Here's a complete example that generates synthetic data and compares distributions:

.. code-block:: python

    import pandas as pd
    import numpy as np
    import matplotlib.pyplot as plt
    from secureml.synthetic import generate_synthetic_data
    
    # Create sample data
    data = pd.DataFrame({
        'name': ['John Smith', 'Jane Doe', 'Robert Johnson', 'Emily Williams', 
                'Michael Brown', 'Sarah Davis', 'David Miller', 'Lisa Wilson'],
        'age': [34, 29, 42, 35, 51, 27, 38, 44],
        'gender': ['Male', 'Female', 'Male', 'Female', 'Male', 'Female', 'Male', 'Female'],
        'email': ['john.smith@example.com', 'jane.doe@example.com', 
                'robert.j@example.com', 'e.williams@example.com',
                'm.brown@example.com', 's.davis@example.com',
                'david.m@example.com', 'lisa.wilson@example.com'],
        'income': [65000, 72000, 58000, 93000, 81000, 67000, 79000, 82000],
        'credit_score': [720, 750, 680, 790, 705, 740, 710, 760],
        'zipcode': ['12345', '23456', '34567', '45678', '56789', '67890', '78901', '89012']
    })
    
    # Generate synthetic data
    synthetic_data = generate_synthetic_data(
        template=data,
        num_samples=100,
        method="statistical",
        sensitive_columns=['name', 'email'],
        sensitivity_detection={
            "auto_detect": True,  # Auto-detect additional sensitive columns
            "confidence_threshold": 0.7
        },
        preserve_dtypes=True,
        handle_skewness=True,
        seed=42
    )
    
    # Save the synthetic data
    synthetic_data.to_csv("synthetic_customer_data.csv", index=False)
    
    # Compare distributions
    numeric_cols = ['age', 'income', 'credit_score']
    
    # Set up the figure
    plt.figure(figsize=(15, 5))
    
    # Plot histograms for each numeric column
    for i, col in enumerate(numeric_cols):
        plt.subplot(1, 3, i+1)
        plt.hist(data[col], alpha=0.5, label='Original', bins=10)
        plt.hist(synthetic_data[col], alpha=0.5, label='Synthetic', bins=10)
        plt.title(f'Distribution of {col}')
        plt.legend()
    
    plt.tight_layout()
    plt.savefig('synthetic_data_comparison.png')
    
    print("Synthetic data generated and saved to synthetic_customer_data.csv")
    print("Distribution comparison saved to synthetic_data_comparison.png")

Best Practices
------------

1. **Choose the right method**: 
   - For simple datasets: use "simple" or "statistical"
   - For complex relationships: use "sdv-copula", "sdv-ctgan", or "copula"
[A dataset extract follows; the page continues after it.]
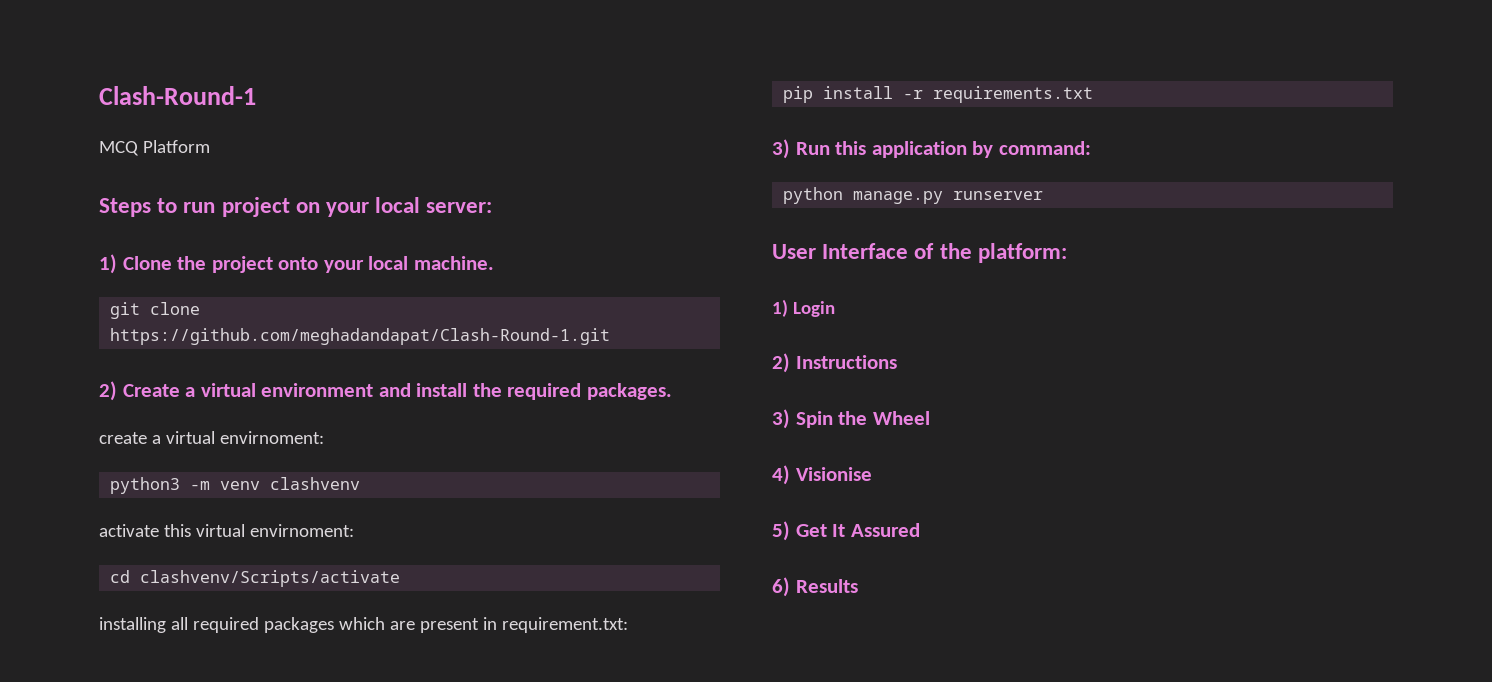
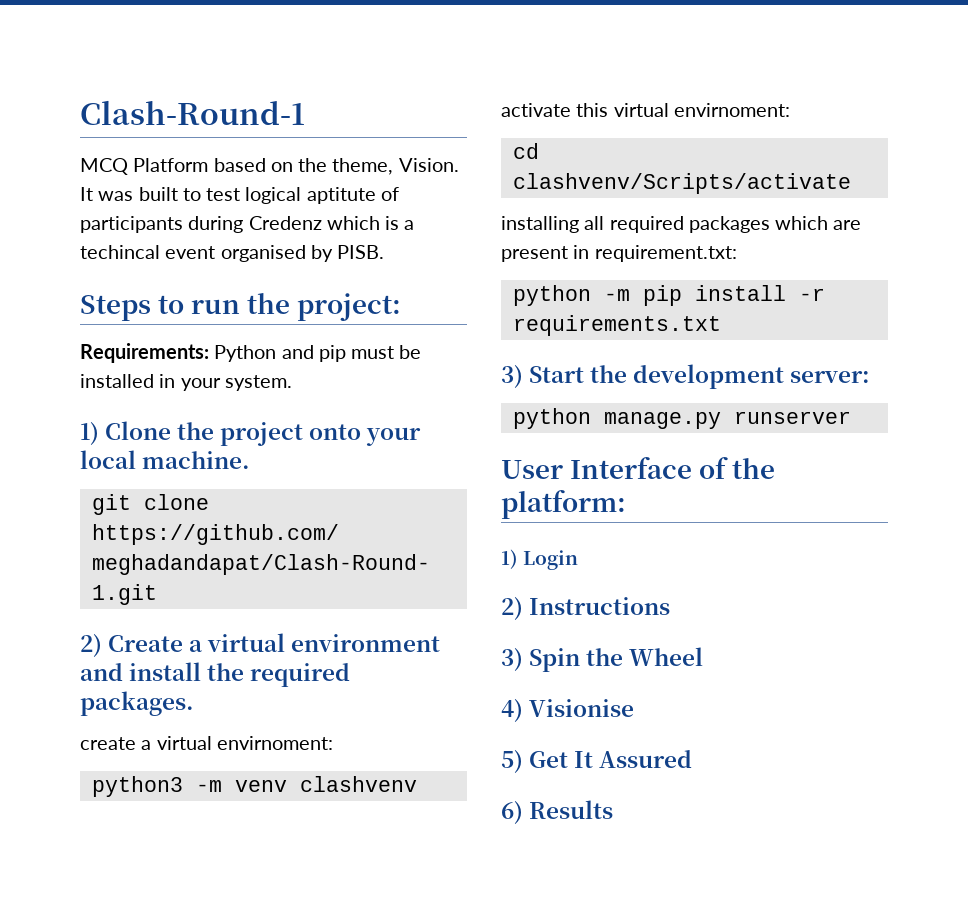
[99,197,493,217] // Steps to run project on your local server: -> [213,158,459,175] [80,187,399,204] [80,216,415,233] [80,245,385,262] [80,293,402,321] [80,343,422,363] [80,374,292,391] based on the theme, Vision. It was built to test logical aptitute of participants during Credenz which is a techincal event organised by PISB. // Steps to run the project: // Requirements: Python and pip must be installed in your system.
(628, 625) none -> [512,285,630,306] python -m
[795,141,1091,158] Run this application by command: -> [529,364,871,389] Start the development server:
2. **Always identify sensitive columns**: Either specify them explicitly or use the automatic detection feature.

3. **Set a seed for reproducibility**: This ensures you get the same results each time.

4. **Evaluate your synthetic data**: Compare the distributions and relationships against the original data.

5. **Balance privacy and utility**: Adjust parameters to find the right balance for your use case.

6. **Handle sensitive data carefully**: Make sure the synthetic data doesn't leak any information from the original dataset.